Relasi pabrikan pesawat, perusahaan penerbangan, dan konsumen jasa penerbangan di Indonesia sebenarnya sudah diatur, misalnya di dalam Undang-undang Nomor 1 Tahun 2009 dan Peraturan Menteri Perhubungan Nomor 77 Tahun 2011 terkait peraturan pelaksanaannya.
Jelas sekali, kata Ahmad, perusahaan penerbangan harus bertanggung jawab, sebagaimana tertera pada Pasal 141 Undang-undang Penerbangan. Pasal 179 juga mewajibkan perusahaan penerbangan melakukan asuransi sebagai tanggung jawab keamanan penerbangan.

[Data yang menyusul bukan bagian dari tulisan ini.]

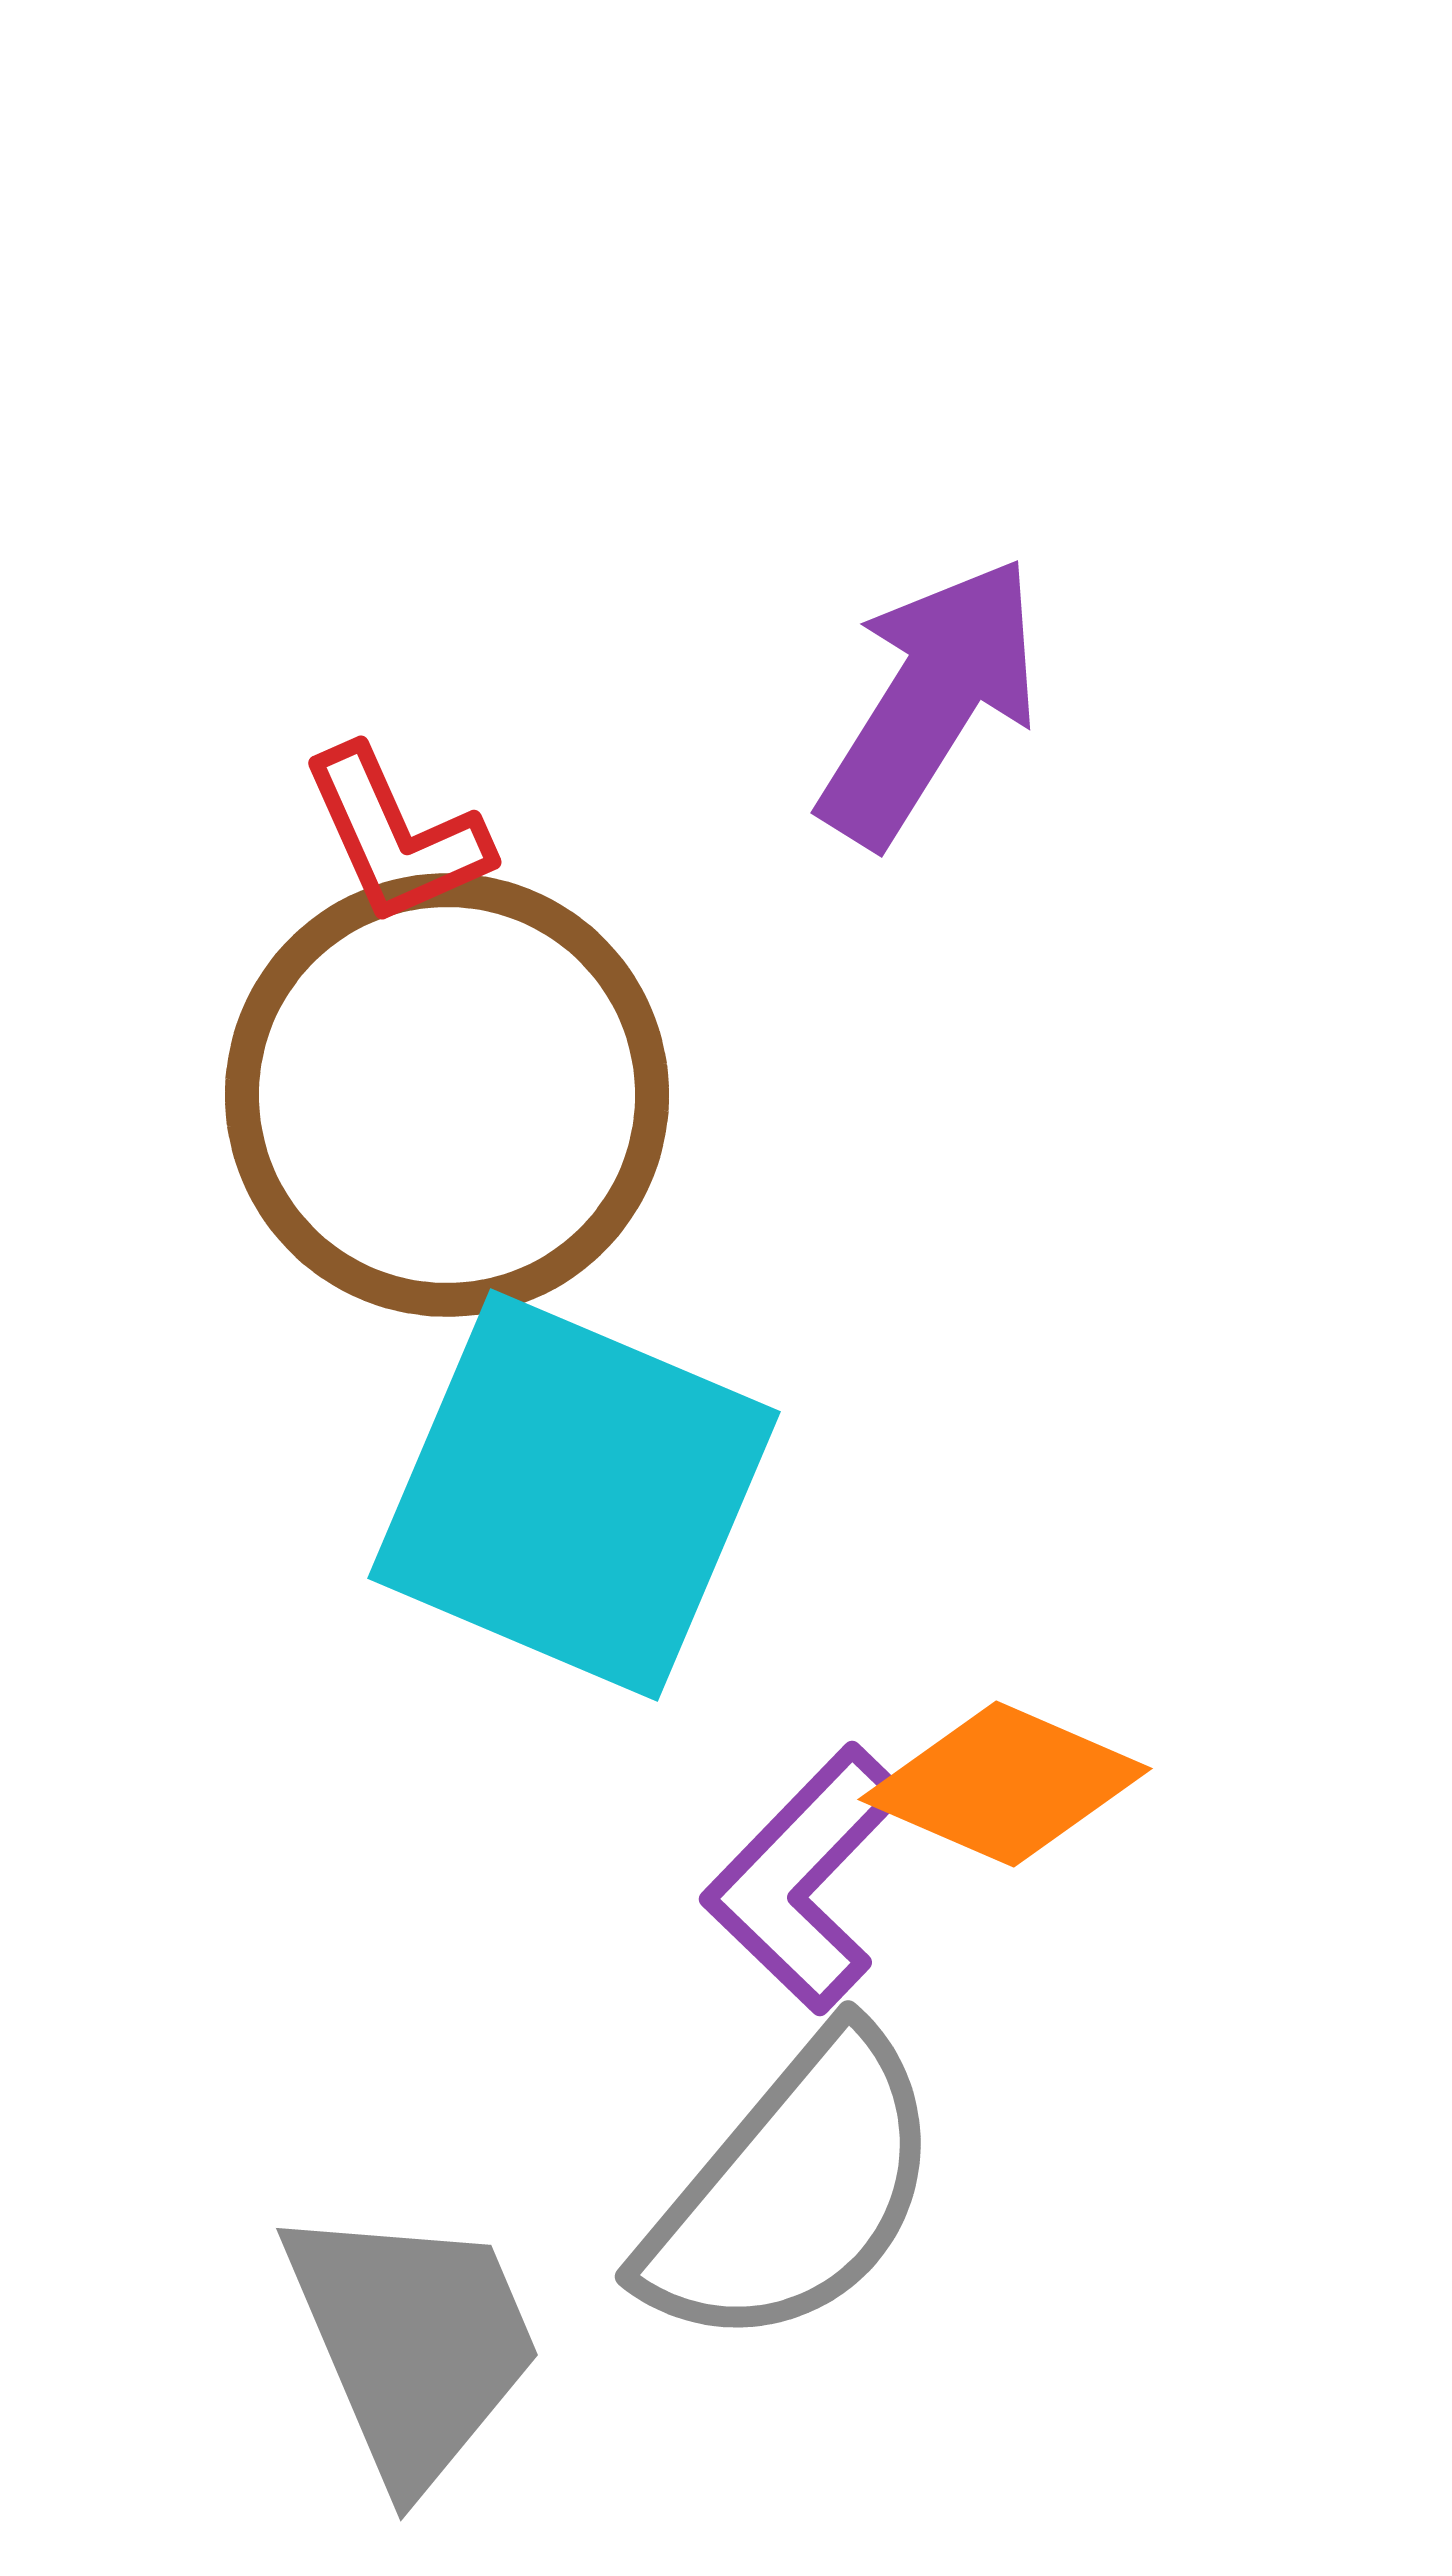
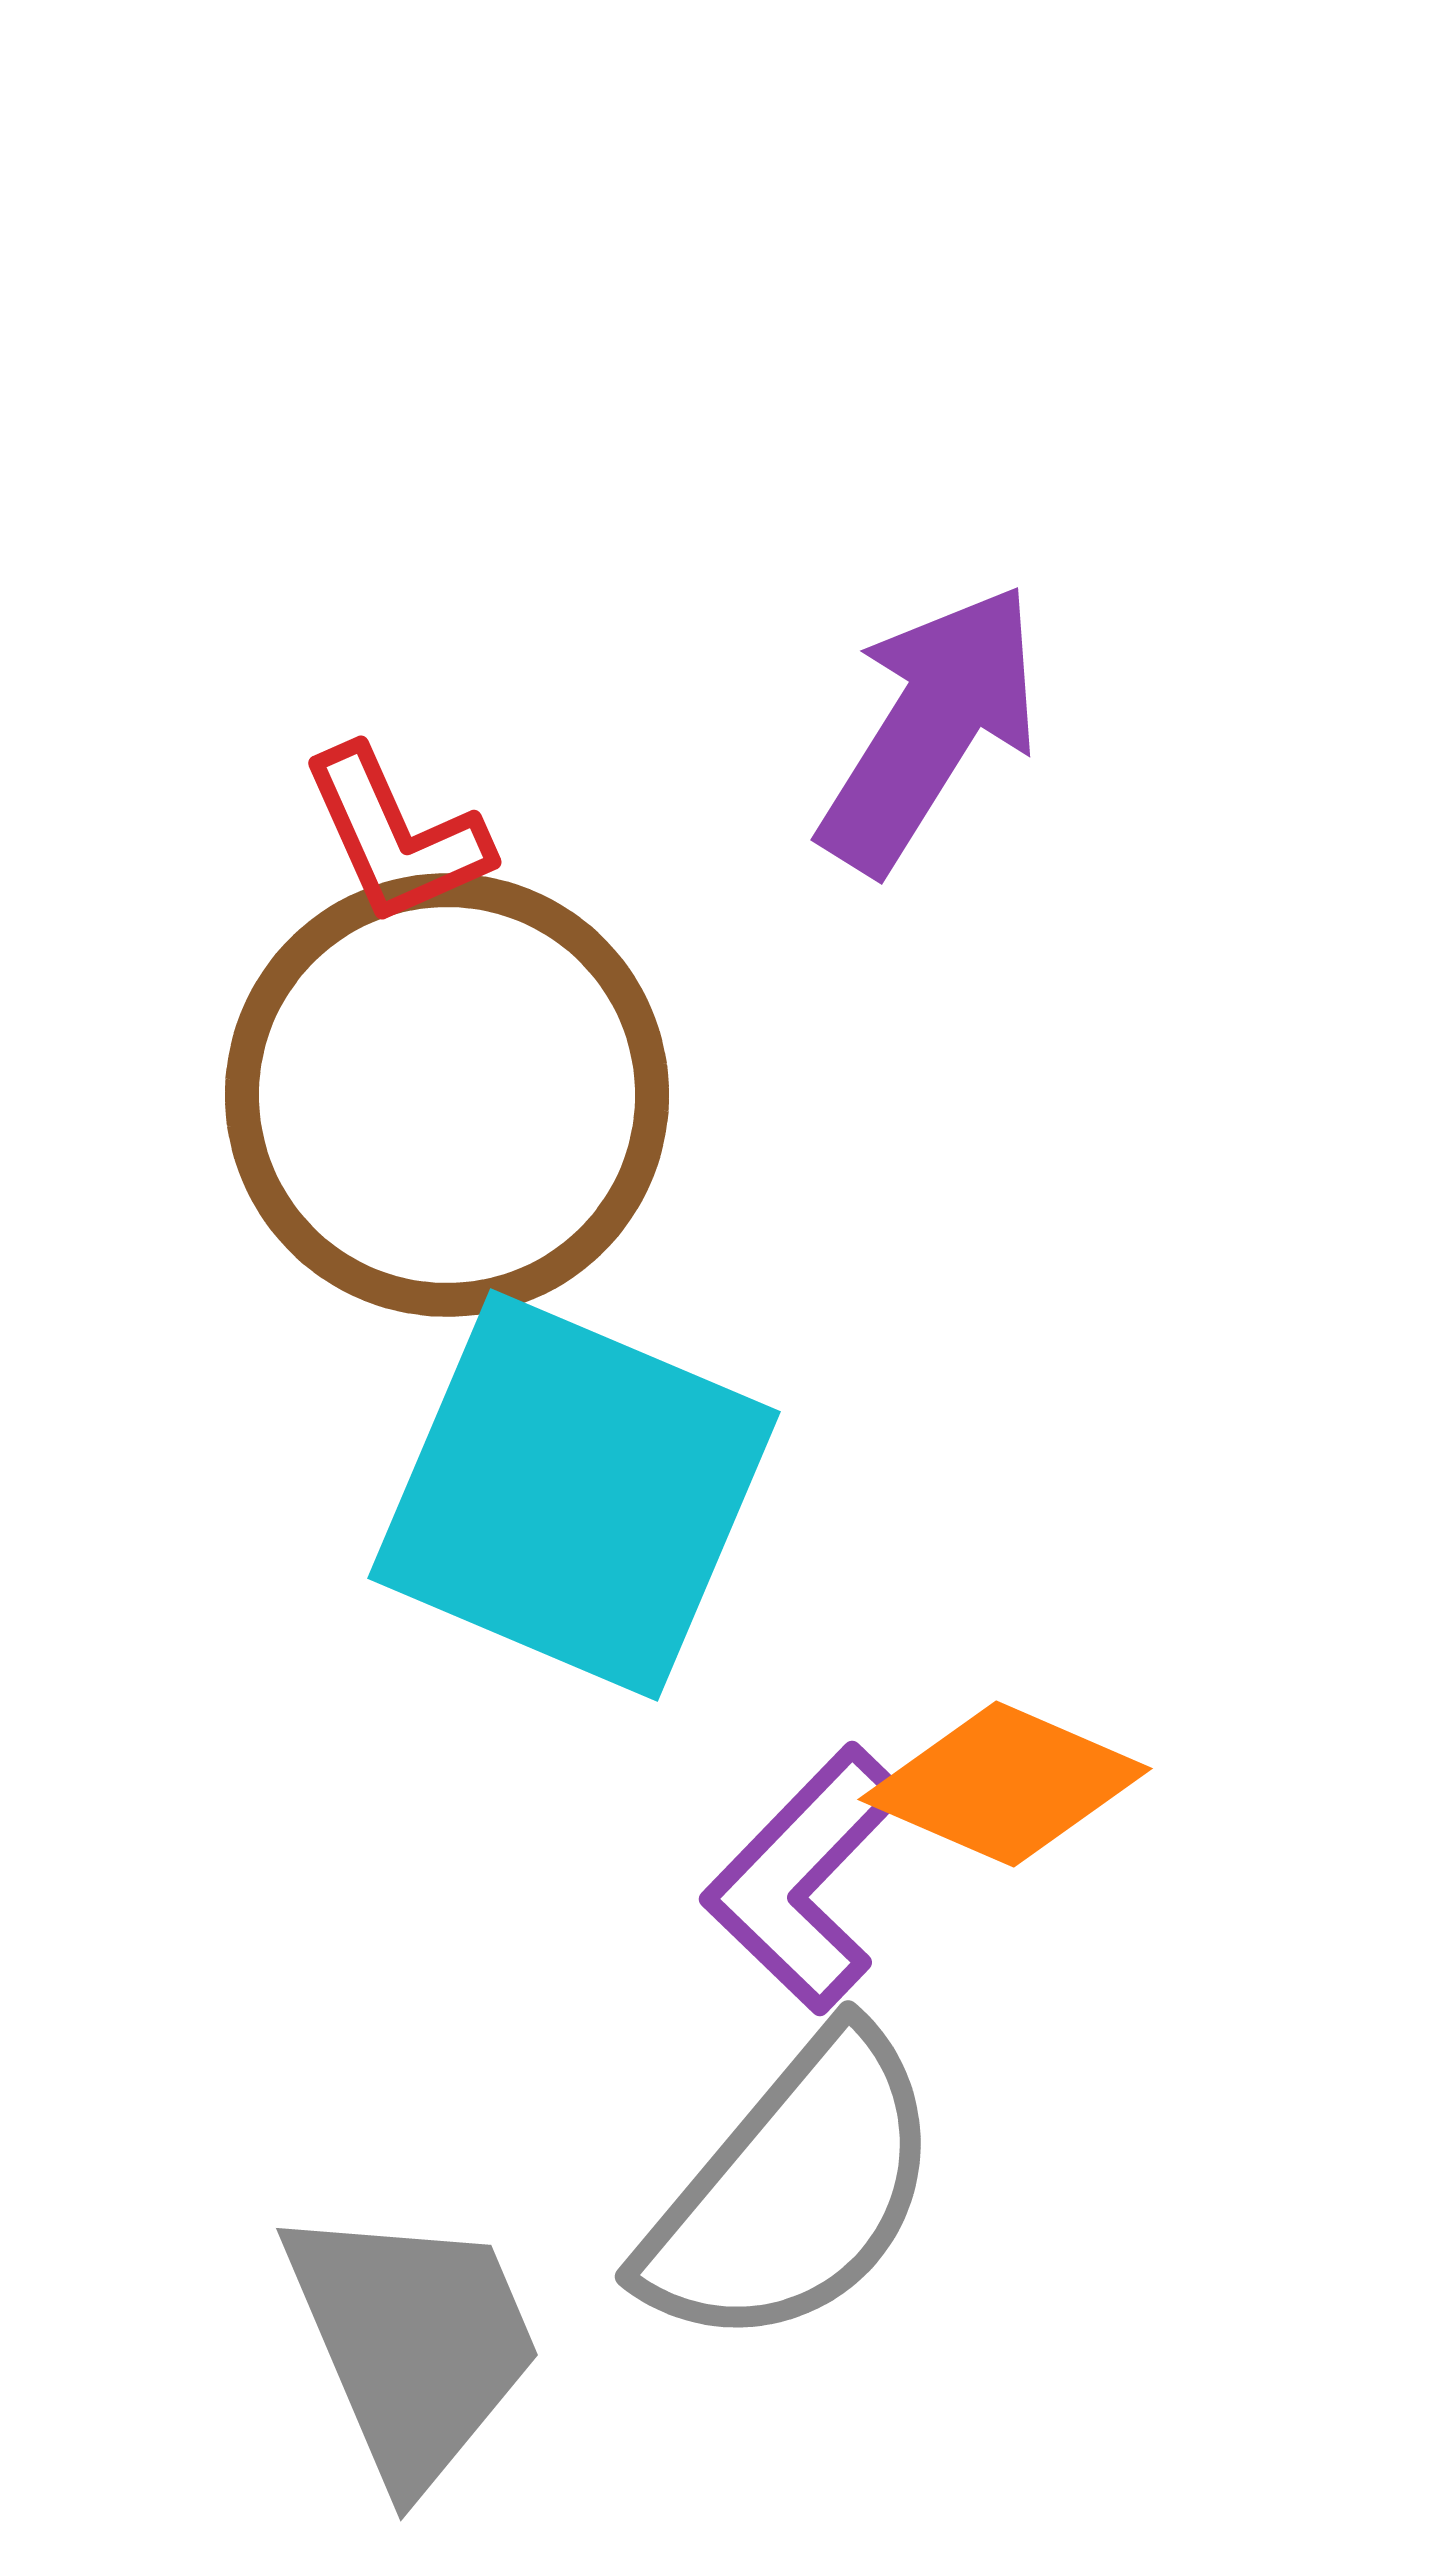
purple arrow: moved 27 px down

”Terkait kecelakaan penerbangan Lion Air yang disebabkan oleh mesin error, sebenarnya pihak-pihak yang merasa dirugikan sesungguhnya bisa melakukan gugatan terhadap pabrikan moda transportasi itu. Kalau sebelumnya kasus Lion Air, kini sedang berproses kecelakaan Sriwijaya Air terhadap Boeing karena terkait produk liability,” ujar Ahmad.
Menurut Ahmad, hal yang sering menjadi keluhan para ahli waris adalah klausul tentang persyaratan pengambilan santunan. Mereka biasanya harus menandatangani surat pernyataan, yang salah satu klausulnya adalah tidak menggunakan hak menggugat pihak-pihak lain. Salah satunya, gugatan kepada pihak produsen pesawat. Ini klausul yang merugikan ahli waris.
Tabir kecelakaan tragis pesawat Lion Air belum tersingkap sepenuhnya meski sudah lebih dari tiga tahun kasus ini berjalan. Haruskah menunggu-nunggu bertahun-tahun lagi?